Why I Posted the Saddam Pic

There is a reason and not because I want to make fun of the man. I have no respect for him, of course, but the people in charge of him, Americans, since we're really actually still in control of Iraq, happy horseshit aside, have apparently allowed photos like this to be taken.

The Geneva Convention specifically FORBIDS this kind of thing. So why is it out there?

Tonight, I heard military types insisting that well, Americans weren't the only ones with access to Guantanamo Bay, to Abu Ghraib where the torture occurred, et al. Say what? So we're in charge except when we're not in charge?

Sorry, no. That doesn't fly.

And while Americans might chuckle at Saddam in his tidy whities, what if the picture is of your GI son in his or your Army nurse daughter in her GI issue bra? Or having his Bible destroyed and flushed down the toilet? Like that better? Or your American GI son standing on a box with wires attached to him? Or degraded by having fake menstrual blood smeared on his face, made to pose for simulated sex acts. Still enjoy that? Is it better?

No, it's not.

It's heinous.
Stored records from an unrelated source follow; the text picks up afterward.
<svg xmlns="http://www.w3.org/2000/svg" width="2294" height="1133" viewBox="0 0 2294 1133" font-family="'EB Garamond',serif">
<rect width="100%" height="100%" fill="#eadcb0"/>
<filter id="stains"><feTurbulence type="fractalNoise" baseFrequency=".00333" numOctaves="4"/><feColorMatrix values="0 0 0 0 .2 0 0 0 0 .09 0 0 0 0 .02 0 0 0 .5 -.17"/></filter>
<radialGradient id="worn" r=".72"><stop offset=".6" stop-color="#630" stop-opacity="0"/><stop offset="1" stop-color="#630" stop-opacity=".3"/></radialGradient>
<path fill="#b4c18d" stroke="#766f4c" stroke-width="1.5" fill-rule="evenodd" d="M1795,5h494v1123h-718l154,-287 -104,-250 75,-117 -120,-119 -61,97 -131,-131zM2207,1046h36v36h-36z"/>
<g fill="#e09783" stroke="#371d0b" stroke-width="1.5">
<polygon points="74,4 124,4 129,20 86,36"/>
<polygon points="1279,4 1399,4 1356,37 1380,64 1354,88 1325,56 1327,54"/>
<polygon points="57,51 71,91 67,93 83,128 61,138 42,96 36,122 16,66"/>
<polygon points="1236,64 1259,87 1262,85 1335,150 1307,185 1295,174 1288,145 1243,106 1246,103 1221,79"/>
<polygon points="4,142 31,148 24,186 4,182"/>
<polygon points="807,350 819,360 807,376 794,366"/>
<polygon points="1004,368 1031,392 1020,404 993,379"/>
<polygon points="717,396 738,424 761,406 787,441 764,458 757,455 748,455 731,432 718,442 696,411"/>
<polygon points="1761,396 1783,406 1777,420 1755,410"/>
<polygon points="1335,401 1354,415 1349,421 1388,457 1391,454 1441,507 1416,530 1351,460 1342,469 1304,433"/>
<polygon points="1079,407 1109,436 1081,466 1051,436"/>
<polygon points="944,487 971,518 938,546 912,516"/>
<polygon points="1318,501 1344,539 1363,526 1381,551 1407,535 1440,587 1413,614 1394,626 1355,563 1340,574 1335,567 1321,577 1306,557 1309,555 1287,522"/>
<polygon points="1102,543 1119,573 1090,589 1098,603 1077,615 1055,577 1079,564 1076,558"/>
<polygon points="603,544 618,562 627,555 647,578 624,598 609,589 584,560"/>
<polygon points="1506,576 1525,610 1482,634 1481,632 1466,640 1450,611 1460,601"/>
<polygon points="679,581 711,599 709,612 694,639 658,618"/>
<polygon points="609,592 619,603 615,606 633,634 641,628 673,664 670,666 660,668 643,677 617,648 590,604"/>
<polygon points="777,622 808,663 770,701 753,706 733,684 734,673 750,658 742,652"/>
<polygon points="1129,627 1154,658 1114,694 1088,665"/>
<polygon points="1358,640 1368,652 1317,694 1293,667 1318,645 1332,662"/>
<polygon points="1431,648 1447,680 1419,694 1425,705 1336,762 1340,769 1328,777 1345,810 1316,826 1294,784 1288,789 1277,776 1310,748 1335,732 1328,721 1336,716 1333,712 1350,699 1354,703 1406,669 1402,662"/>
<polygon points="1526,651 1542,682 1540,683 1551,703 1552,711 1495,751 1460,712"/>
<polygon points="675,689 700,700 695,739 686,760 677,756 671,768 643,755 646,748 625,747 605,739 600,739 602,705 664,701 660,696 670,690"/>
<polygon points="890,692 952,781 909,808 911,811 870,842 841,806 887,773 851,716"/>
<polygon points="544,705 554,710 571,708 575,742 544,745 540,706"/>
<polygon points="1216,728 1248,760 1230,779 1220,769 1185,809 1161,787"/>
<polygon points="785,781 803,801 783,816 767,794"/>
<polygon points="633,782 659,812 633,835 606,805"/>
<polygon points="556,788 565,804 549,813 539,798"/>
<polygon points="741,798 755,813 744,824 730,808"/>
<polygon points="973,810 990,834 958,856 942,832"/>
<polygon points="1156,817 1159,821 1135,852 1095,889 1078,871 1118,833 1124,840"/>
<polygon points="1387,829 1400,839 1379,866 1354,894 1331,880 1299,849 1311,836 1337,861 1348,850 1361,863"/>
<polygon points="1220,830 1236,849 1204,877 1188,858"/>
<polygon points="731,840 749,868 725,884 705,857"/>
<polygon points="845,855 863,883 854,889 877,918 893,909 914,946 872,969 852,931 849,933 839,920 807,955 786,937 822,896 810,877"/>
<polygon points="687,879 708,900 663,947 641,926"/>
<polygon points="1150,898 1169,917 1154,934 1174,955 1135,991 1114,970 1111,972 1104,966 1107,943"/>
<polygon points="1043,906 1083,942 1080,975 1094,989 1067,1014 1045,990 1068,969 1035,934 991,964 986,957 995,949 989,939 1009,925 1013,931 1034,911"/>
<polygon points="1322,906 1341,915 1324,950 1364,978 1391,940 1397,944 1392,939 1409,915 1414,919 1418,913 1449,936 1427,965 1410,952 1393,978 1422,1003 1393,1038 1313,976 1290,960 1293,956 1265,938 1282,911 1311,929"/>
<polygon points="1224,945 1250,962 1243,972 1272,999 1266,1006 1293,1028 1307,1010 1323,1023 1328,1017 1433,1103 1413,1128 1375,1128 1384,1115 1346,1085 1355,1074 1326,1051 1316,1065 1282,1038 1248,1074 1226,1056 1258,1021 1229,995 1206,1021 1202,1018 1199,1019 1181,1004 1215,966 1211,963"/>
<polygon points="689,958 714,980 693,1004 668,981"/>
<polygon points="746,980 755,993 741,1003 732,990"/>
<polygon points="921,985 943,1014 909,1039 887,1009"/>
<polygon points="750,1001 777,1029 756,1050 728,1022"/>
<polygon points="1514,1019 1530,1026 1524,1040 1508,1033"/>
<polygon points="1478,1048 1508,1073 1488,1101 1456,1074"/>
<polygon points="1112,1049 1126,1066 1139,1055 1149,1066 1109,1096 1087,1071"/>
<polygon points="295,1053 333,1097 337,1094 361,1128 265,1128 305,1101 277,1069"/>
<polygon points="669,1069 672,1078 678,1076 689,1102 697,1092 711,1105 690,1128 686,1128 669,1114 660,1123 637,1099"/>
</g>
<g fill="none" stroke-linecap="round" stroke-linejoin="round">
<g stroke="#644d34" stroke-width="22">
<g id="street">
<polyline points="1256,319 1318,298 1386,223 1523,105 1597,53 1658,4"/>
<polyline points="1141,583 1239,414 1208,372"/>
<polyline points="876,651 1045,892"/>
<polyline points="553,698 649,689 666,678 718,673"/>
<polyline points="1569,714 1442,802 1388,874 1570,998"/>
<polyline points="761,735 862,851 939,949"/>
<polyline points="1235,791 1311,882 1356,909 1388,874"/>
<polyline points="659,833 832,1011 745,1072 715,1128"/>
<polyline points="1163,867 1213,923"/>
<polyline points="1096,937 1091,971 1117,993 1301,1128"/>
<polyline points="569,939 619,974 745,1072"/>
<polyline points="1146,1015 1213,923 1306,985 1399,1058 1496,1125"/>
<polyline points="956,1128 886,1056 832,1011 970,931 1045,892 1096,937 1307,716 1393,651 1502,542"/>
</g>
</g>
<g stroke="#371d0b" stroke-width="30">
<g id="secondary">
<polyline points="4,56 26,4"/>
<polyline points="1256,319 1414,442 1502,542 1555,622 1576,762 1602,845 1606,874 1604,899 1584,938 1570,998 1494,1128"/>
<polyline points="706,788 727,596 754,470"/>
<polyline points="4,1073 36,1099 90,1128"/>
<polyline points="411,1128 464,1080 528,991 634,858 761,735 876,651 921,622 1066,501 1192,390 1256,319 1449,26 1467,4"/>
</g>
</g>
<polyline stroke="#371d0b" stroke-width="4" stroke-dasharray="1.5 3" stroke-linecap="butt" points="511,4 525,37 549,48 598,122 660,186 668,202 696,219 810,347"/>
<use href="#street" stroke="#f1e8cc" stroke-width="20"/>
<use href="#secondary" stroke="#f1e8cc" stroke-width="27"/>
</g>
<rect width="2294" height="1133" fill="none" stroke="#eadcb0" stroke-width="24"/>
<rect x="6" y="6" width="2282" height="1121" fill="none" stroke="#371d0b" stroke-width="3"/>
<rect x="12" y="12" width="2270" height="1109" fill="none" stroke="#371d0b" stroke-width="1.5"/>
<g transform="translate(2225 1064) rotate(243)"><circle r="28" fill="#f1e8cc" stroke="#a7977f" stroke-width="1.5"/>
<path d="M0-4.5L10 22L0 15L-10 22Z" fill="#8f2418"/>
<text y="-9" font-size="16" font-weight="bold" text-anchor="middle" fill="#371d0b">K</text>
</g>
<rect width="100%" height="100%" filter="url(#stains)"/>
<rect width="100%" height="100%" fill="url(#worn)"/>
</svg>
Regardless of who it is.

The fault doesn't lie with the picture's taker or the publisher either, but with the people charged with responsibility for prisoners of war who allow torture and humiliation to occur so anyone can photograph or report on it.

The United States of America signed on to the articles of the Geneva convention. When our soldiers are captured, we yell loud and hard that the captors must treat them humanely. And yet, every step of the way in the Bush years, we've played with the definition of prisoner, we've allowed terrible abuses at Guantanamo Bay and Abu Ghraib and in Afghanistan. We've carted prisoners to countries where torture and death is the mode of interrogation and we've grinned and nodded and said fine.

Where's our humanity? Our Christian charity? Our nobility? And where does this leave our soldiers if they are captured?

Apparently Washington doesn't know any better. Perhaps we need to persuade them that they should get smarter.